Agents with Coldwell Banker and Marzucco Real Estate sent "thousands” of texts about their listings, suits allege

Apr.April 04, 2019 09:45 AM

Agents sent “thousands” of texts about their listings, suit claims (Credit: iStock)

Two South Florida brokerages face lawsuits alleging that their agents abused an automated texting service to market properties.

Steven Grossberg filed suit last month in West Palm Beach District Court against Coldwell Banker, alleging that he received a flood of unwanted text messages advertising the company’s listings.

The same day, Christian Larosa filed suit against Naples-based Marzucco Real Estate over similar claims.

The suits are seeking class action status.

Grossberg and Larosa are represented by the same lawyer, Michael Eisenband, who did not respond to requests for comment.

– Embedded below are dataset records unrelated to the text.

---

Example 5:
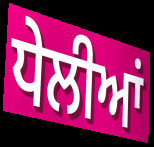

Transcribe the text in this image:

ਧੇਲੀਆਂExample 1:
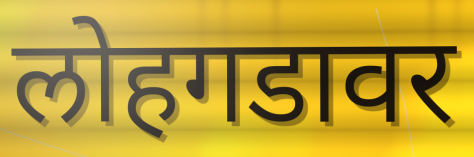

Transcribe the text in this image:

लोहगडावर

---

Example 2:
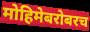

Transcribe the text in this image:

मोहिमेबरोबरच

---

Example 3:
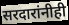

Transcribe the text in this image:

सरदारांनीही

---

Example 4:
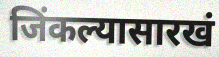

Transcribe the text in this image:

जिंकल्यासारखं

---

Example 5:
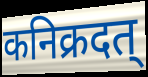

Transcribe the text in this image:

कनिक्रदत्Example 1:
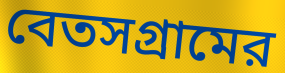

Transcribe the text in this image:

বেতসগ্রামের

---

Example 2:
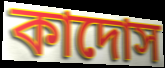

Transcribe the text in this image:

কাদোস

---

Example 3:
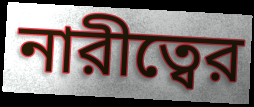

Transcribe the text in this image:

নারীত্বের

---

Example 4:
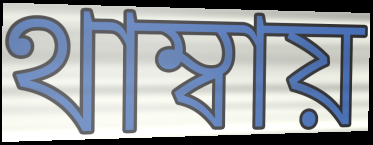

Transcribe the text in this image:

থাম্বায়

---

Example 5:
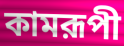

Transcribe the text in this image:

কামরূপী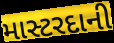
માસ્ટરદાનીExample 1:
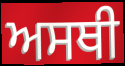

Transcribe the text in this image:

ਅਸਥੀ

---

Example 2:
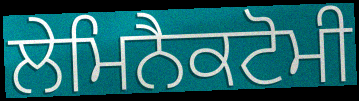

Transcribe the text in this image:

ਲੇਮਿਨੈਕਟੋਮੀ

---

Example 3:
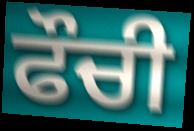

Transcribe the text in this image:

ਫੌਚੀ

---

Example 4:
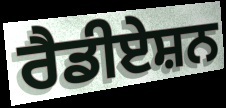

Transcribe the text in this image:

ਰੈਡੀਏਸ਼ਨ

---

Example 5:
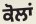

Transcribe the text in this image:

ਕੋਲਾਂ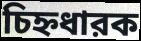
চিহ্নধারক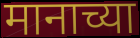
मानाच्याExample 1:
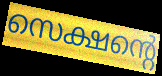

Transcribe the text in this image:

സെക്ഷന്റെ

Coldwell Banker also did not respond to requests for comment and Marzucco Real Estate declined to comment.

The plaintiffs in both suits claim that they were the victims of a platform called an “automated telephone dialing system” that sent “thousands” of text messages to them and others, channeled through a changing list of numbers that seem local.

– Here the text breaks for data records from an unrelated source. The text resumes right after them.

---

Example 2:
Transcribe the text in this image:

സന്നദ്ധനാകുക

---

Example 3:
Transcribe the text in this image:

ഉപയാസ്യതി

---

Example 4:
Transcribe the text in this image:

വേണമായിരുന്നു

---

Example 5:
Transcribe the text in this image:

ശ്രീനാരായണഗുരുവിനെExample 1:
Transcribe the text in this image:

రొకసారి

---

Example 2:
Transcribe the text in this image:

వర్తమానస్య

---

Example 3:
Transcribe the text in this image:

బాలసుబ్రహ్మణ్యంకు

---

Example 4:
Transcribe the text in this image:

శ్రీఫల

The technology, the suits say, violates the Telephone Consumer Protection Act, a federal law that controls how businesses market their products to consumers over the phone.

In Marzucco’s case, an agent allegedly sent Larosa text messages asking for his email address and offering to “get your home sold within 60 days!” The messages linked back to the agent’s Zillow profile.

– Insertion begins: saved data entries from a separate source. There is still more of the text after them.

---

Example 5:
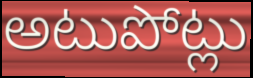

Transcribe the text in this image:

అటుపోట్లుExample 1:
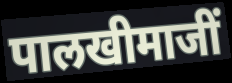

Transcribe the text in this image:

पालखीमाजीं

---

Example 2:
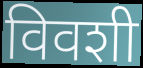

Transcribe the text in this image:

विवशी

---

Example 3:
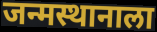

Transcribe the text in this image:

जन्मस्थानाला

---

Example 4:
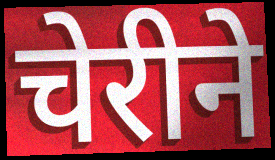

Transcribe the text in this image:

चेरीने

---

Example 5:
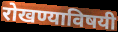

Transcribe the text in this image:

रोखण्याविषयीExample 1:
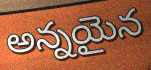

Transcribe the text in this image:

అన్నయైన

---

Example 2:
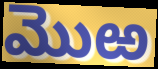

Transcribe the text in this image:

మొఱ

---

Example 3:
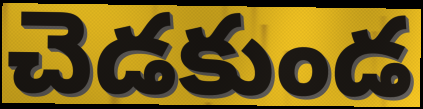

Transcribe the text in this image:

చెడకుండ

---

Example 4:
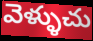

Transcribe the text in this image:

వెళ్ళుచు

Coldwell Banker faces similar accusations. Rather than canvassing for sellers, the agent in that case allegedly sent Grossberg messages advertising an “OPEN HOUSE” at a specific property. Those messages linked to a website the agent had made through a lead-generation company named Listings-to-Leads.

Scott Pierce, the founder of Listings-to-Leads, confirmed that the agent was a client of his, but denied that he had sold the technology to spam Grossberg’s phone. He said that agents who use multiple tools might run into legal trouble if they aren’t familiar with the law.

“A typical real estate agent will have five, six, seven programs,” Pierce said, adding that the agent “probably never took the time to see what the law is.”

Regulators are clamping down on so-called “robocalls,” which afflict consumers across many industries. Last year, the Federal Communications Commission slapped a $120 million fine on a Florida scammer who made nearly 100 million calls, claiming association with brands like Expedia.

But few cases have involved real estate—an industry where sales agents are increasingly turning to online services as a way to close deals.

“Just because they offer it doesn’t mean you can abuse it,” Pierce said, referring to companies that offer shady services. “It’s like eating candy and wondering why you’re getting fat. You can’t take technology and abuse it and wonder why you’re getting sued.”